_DIRECTIONS_:
Return, word for word, only the lines of the data below that lie between the line with "178.885 82.64 90))" and the line with "172.735 82.64 -90))", those two lines included.

Electronics engineering source data
-=-=-
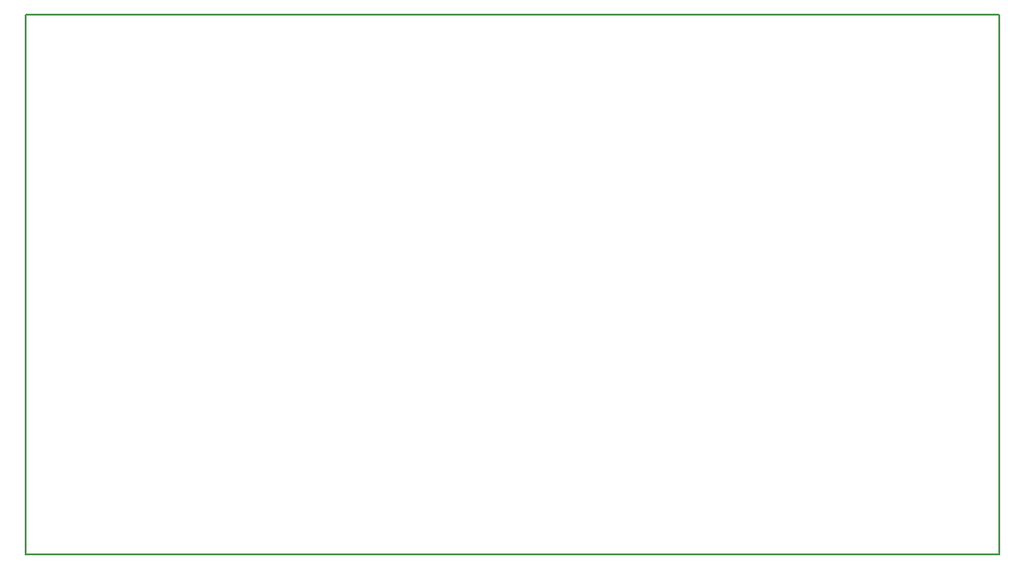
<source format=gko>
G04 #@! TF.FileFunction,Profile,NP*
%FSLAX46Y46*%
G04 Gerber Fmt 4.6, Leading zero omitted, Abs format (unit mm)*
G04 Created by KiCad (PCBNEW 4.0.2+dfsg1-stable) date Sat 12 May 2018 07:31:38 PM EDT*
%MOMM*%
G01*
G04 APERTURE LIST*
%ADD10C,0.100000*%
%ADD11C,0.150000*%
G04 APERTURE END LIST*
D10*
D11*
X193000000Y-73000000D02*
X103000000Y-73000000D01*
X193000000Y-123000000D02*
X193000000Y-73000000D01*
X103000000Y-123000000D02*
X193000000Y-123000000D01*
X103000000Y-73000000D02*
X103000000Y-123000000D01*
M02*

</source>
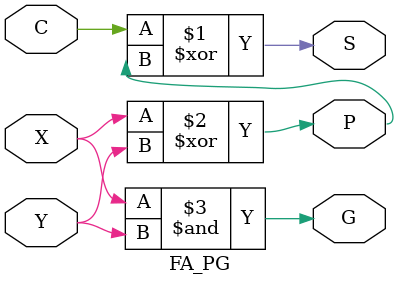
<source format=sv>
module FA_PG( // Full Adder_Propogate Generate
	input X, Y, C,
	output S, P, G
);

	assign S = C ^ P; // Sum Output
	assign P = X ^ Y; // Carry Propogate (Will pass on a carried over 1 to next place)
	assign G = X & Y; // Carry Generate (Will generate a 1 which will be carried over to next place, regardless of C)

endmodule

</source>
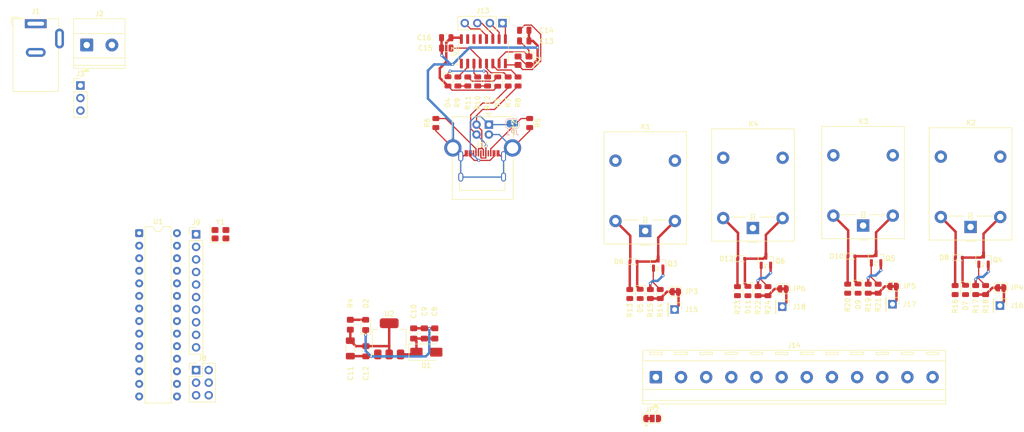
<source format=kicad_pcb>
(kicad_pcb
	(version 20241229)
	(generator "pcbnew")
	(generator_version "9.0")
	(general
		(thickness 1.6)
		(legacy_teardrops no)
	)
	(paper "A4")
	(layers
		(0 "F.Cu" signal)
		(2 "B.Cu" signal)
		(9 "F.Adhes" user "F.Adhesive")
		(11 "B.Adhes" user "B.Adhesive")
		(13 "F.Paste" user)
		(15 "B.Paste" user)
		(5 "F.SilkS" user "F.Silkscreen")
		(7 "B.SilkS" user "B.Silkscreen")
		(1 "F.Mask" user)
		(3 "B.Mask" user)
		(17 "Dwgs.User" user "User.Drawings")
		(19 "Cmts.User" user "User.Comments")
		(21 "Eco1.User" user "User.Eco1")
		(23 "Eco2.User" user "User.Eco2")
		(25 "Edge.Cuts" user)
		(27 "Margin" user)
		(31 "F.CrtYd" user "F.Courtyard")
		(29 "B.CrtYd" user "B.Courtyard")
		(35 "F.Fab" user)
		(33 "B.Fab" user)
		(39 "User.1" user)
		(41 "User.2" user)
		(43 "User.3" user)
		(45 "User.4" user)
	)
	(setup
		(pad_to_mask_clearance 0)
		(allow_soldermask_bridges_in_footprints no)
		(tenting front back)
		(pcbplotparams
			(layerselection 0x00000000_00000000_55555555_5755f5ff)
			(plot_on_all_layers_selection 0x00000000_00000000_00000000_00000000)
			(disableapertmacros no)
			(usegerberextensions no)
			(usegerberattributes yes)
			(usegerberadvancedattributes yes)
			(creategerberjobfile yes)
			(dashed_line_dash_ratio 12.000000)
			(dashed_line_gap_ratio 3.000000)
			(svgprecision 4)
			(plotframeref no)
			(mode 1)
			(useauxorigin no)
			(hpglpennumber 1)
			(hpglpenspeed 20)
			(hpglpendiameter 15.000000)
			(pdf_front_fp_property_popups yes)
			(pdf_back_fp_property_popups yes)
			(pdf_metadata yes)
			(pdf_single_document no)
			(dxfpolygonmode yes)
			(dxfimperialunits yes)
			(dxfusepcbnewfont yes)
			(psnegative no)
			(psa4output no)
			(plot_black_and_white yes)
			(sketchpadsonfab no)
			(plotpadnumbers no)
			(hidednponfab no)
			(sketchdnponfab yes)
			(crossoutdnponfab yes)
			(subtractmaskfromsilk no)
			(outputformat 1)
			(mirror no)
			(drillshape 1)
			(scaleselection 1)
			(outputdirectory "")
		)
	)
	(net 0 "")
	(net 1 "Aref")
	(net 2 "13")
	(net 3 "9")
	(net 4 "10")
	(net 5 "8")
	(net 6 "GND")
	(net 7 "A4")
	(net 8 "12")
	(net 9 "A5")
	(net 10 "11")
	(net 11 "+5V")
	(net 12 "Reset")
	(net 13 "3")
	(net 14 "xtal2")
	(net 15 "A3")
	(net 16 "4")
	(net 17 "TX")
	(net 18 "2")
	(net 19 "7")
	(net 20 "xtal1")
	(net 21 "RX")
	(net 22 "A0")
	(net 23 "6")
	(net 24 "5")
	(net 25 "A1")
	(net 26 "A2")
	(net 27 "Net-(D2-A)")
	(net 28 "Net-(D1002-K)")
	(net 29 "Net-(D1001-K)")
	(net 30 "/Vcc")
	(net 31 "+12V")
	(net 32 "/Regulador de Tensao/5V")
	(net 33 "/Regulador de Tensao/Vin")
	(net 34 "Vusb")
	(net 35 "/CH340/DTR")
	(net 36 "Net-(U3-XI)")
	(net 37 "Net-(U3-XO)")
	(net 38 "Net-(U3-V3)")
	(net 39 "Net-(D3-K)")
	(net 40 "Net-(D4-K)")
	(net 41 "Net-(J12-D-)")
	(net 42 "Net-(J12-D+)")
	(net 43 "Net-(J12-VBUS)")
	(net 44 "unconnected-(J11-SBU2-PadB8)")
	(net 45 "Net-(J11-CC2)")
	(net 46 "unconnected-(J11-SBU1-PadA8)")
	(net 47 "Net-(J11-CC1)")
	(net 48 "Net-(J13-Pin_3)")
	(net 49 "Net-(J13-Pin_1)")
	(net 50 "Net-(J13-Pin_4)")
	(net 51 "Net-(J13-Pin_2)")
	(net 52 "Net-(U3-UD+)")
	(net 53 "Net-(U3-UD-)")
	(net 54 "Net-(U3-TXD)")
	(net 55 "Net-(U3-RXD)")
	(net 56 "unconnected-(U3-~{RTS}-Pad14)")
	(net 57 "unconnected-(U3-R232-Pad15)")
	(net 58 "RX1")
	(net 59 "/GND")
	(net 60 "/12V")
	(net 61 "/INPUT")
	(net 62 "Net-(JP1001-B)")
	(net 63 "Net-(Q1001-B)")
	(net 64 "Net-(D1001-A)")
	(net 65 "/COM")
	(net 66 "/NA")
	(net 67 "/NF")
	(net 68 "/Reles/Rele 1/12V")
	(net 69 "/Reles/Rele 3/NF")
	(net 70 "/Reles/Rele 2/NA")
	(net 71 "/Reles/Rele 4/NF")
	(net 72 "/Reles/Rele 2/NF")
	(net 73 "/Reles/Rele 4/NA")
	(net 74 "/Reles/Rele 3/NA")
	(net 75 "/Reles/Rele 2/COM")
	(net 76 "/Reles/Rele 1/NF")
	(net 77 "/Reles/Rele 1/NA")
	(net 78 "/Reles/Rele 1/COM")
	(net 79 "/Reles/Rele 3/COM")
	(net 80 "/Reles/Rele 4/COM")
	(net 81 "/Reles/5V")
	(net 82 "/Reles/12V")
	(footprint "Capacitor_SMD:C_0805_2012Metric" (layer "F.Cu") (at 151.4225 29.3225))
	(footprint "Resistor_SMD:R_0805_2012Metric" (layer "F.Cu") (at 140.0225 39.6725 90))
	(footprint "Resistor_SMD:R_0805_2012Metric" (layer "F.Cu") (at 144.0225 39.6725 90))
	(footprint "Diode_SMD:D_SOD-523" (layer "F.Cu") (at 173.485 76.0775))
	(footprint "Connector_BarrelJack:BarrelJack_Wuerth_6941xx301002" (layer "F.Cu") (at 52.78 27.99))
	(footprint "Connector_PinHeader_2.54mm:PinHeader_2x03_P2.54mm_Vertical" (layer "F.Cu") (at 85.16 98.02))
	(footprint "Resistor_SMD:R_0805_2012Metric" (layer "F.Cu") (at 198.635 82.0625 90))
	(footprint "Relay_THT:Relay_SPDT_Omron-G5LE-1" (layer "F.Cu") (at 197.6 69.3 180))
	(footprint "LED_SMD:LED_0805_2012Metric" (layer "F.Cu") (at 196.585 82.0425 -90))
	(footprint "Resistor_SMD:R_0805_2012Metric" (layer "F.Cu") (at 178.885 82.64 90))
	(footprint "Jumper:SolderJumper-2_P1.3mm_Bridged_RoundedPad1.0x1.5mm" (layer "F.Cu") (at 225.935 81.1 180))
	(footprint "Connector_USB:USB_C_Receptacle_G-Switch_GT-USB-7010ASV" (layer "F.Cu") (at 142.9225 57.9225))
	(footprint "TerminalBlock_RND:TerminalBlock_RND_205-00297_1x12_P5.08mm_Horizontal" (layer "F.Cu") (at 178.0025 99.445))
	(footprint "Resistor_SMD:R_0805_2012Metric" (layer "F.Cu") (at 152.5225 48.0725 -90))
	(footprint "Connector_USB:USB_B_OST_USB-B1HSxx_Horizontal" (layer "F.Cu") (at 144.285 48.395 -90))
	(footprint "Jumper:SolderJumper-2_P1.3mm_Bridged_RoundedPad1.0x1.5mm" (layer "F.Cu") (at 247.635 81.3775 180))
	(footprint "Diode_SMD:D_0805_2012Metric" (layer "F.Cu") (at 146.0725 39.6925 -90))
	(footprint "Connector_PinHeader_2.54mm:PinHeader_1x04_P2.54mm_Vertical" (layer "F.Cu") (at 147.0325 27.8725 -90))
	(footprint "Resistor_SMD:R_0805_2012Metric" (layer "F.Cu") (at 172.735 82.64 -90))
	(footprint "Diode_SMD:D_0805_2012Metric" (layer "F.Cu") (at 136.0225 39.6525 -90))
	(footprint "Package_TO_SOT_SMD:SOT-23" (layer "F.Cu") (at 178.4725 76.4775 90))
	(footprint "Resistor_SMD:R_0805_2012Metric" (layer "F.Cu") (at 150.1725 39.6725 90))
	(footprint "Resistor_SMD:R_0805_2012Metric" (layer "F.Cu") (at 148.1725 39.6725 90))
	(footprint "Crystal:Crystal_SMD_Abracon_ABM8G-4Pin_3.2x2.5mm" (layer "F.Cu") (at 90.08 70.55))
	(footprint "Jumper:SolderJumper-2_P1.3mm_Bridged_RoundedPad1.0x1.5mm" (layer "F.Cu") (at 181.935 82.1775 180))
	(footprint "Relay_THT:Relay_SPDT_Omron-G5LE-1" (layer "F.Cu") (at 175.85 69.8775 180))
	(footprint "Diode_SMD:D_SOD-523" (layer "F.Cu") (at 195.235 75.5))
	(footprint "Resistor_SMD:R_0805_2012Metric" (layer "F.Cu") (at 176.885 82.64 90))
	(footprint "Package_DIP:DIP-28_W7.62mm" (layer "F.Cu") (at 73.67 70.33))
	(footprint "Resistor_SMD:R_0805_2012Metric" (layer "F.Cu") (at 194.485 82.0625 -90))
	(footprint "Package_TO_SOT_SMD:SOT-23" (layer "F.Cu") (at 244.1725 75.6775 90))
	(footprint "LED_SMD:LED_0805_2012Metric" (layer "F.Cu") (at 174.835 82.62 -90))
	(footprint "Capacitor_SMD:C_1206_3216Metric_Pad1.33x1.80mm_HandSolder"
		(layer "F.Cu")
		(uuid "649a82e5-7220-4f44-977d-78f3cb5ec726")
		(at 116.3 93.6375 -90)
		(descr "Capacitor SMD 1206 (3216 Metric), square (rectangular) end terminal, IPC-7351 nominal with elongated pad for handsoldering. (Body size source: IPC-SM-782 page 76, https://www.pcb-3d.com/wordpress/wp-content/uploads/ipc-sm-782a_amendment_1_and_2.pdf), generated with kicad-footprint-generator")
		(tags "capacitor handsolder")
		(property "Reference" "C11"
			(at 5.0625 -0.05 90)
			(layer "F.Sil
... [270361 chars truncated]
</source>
-=-=-
_YOUR RESPONSE_:
	(footprint "Resistor_SMD:R_0805_2012Metric" (layer "F.Cu") (at 178.885 82.64 90))
	(footprint "Jumper:SolderJumper-2_P1.3mm_Bridged_RoundedPad1.0x1.5mm" (layer "F.Cu") (at 225.935 81.1 180))
	(footprint "Connector_USB:USB_C_Receptacle_G-Switch_GT-USB-7010ASV" (layer "F.Cu") (at 142.9225 57.9225))
	(footprint "TerminalBlock_RND:TerminalBlock_RND_205-00297_1x12_P5.08mm_Horizontal" (layer "F.Cu") (at 178.0025 99.445))
	(footprint "Resistor_SMD:R_0805_2012Metric" (layer "F.Cu") (at 152.5225 48.0725 -90))
	(footprint "Connector_USB:USB_B_OST_USB-B1HSxx_Horizontal" (layer "F.Cu") (at 144.285 48.395 -90))
	(footprint "Jumper:SolderJumper-2_P1.3mm_Bridged_RoundedPad1.0x1.5mm" (layer "F.Cu") (at 247.635 81.3775 180))
	(footprint "Diode_SMD:D_0805_2012Metric" (layer "F.Cu") (at 146.0725 39.6925 -90))
	(footprint "Connector_PinHeader_2.54mm:PinHeader_1x04_P2.54mm_Vertical" (layer "F.Cu") (at 147.0325 27.8725 -90))
	(footprint "Resistor_SMD:R_0805_2012Metric" (layer "F.Cu") (at 172.735 82.64 -90))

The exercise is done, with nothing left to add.